After that, she only remembers opening her eyes to discover a ceiling and two faces she didn’t know yet, Frank and Nelly. She was lying in the bed on which she is falling asleep. Nelly is a nurse and Cathy was lucky to have no serious injuries: only her arch and lip were open—she must have seen her steering wheel very closely—and a few bruises still hurt a week later. Nelly was in the car at the same time—the van had swerved into the bend to pass her. Unlike the offending vehicle, she had stopped and decided to take the girl home to take care of her.
When she returned home, she had found out from her husband the latest news from the village. The wildest rumors spread: the United States was said to have created the disease in its trade war with China, but it got out of hand; the figures given by governments and health organizations were far below the real seriousness of the situation. Crowds began to panic, people rushed to stores to stock up for quarantine or curfew. Nelly and Frank barricaded the house, both to keep the panicked individuals and the virus out. They have a large basement, as well as a Cold War-era bomb shelter.
Cathy would still like a television or radio to keep up to date, but her rescuers are used to get the news at the grocery store. Nelly got Cathy’s stuff back, but her smartphone was blown to pieces in the accident. Only, after the free-for-all Frank attended, he refuses to go outside—and, like a good hypochondriac, he refuses to risk letting the virus in. He certainly wouldn’t have brought a stranger within these walls, would that have been up to him.
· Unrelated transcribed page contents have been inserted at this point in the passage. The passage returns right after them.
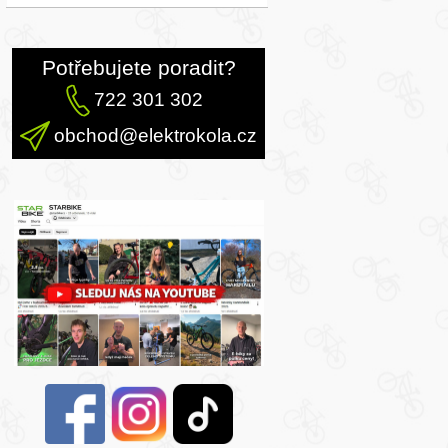
Potřebujete poradit?
722 301 302
obchod@elektrokola.cz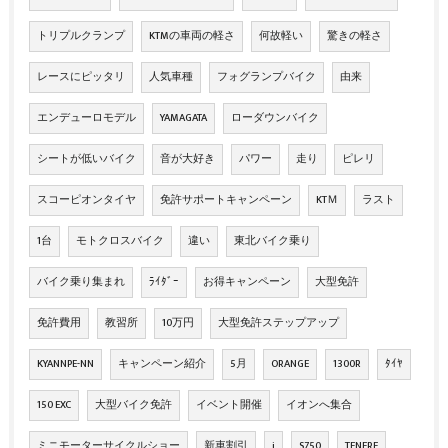
トリプルクランプ
KTMの車両の軽さ
何故軽い
驚きの軽さ
レースにピッタリ
人気車種
フォグランプバイク
由来
エンデューロモデル
YAMAGATA
ローダウンバイク
シートが低いバイク
音が大好き
パワー
走り
ピレリ
スコーピオンタイヤ
免許サポートキャンペーン
KTＭ
ラスト
1台
モトクロスバイク
違い
東北バイク乗り
バイク乗り集まれ
ﾗｲﾀﾞｰ
お得キャンペーン
大型免許
免許費用
教習所
10万円
大型免許ステップアップ
KYANNPE-NN
キャンペーン紹介
5月
ORANGE
1300R
ﾀｲﾔ
150 EXC
大型バイク免許
イベント開催
イオンへ集合
ミニモーターサイクルショー
新車割引
i
S750
TENERE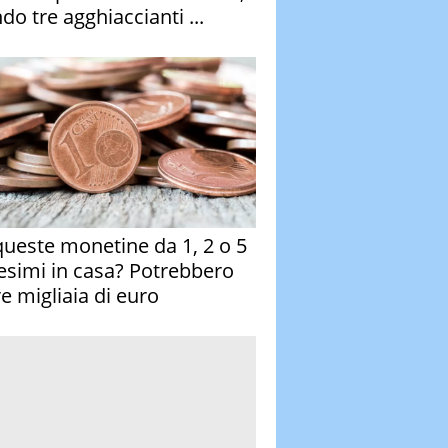
do tre agghiaccianti ...
queste monetine da 1, 2 o 5
esimi in casa? Potrebbero
re migliaia di euro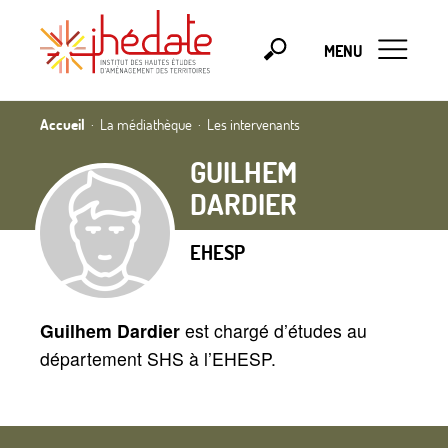
MENU
Accueil
La médiathèque
Les intervenants
GUILHEM
DARDIER
EHESP
Guilhem Dardier
est chargé d’études au
département SHS à l’EHESP.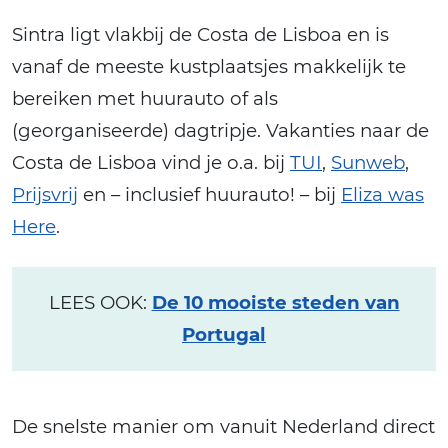
Sintra ligt vlakbij de Costa de Lisboa en is
vanaf de meeste kustplaatsjes makkelijk te
bereiken met huurauto of als
(georganiseerde) dagtripje. Vakanties naar de
Costa de Lisboa vind je o.a. bij
TUI
,
Sunweb
,
Prijsvrij
en – inclusief huurauto! – bij
Eliza was
Here
.
LEES OOK:
De 10 mooiste steden van
Portugal
De snelste manier om vanuit Nederland direct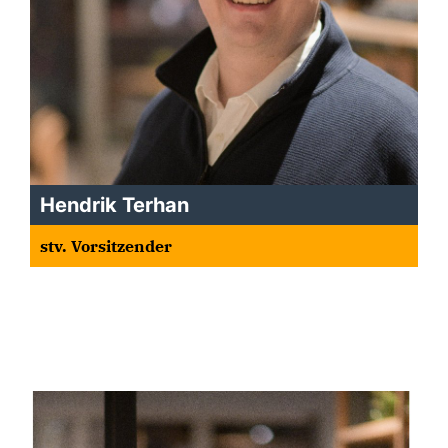
Hendrik Terhan
stv. Vorsitzender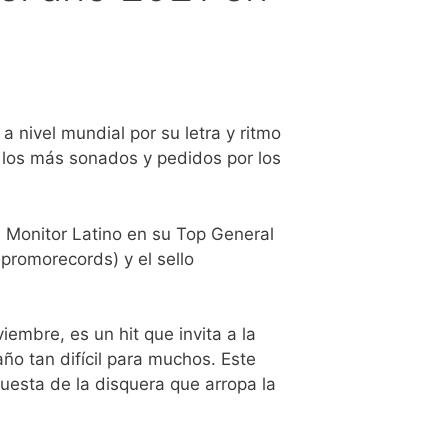
 nivel mundial por su letra y ritmo
 los más sonados y pedidos por los
al Monitor Latino en su Top General
promorecords) y el sello
mbre, es un hit que invita a la
ño tan difícil para muchos. Este
puesta de la disquera que arropa la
Memories fade, thoughts and the room follow, and Cathy sinks into sleep.
She wakes up with a start and opens her eyes. In front of her, the ceiling and Frank’s face, bent over her.
“What’s going on?” she asks. “Is Nelly home?”
Frank scowls and answers, “No, still no news.”
Cathy straightens herself up somehow before continuing, “I need some air. I’ll go get her.”
Frank’s eyes suddenly look like saucers. “You’re not serious, are you? Don’t you dare thinking about it! Do I need to remind you how chaotic it is out there?”
“What do we know about it? We’ve been cooped up in here for a week and know nothing about what’s going on out there!”
“And we’re safe! Look: Nelly wanted to get out and she never came back!”
“There’s probably nothing dramatic. She only left…” Cathy looks at her watch. She still feels muddy when attempting some mental calculation. “Five o’clock. If I leave now, I have a chance of finding her before dark.”
Frank’s voice is getting stronger, and the tone he’s using sounds less and less like worry and more and more like anger. “Stay here, it’s the only place you’re safe! There’s nothing but sickness and madness out there!”
The vehemence of the man facing him awakens another, closer memory. A memory five hours old. While she was in the bedroom, she heard the voices of Nelly and Frank rising from the bottom of the stairs. They had become more and more violent, until there was a slamming door sound, followed by the sound of something falling.
Cathy had come mid-stairs to ask if everything was all right. Leaning on the banister, she had seen the coat rack in the vestibule on the floor and Frank walking back and forth between the front door and the one leading to the cellar. When Cathy asked him, he had raised a closed face and said, “She absolutely insisted on going out to check what’s up, no matter what I thought.”
Then he had gone down to the cellar and slammed the door behind him.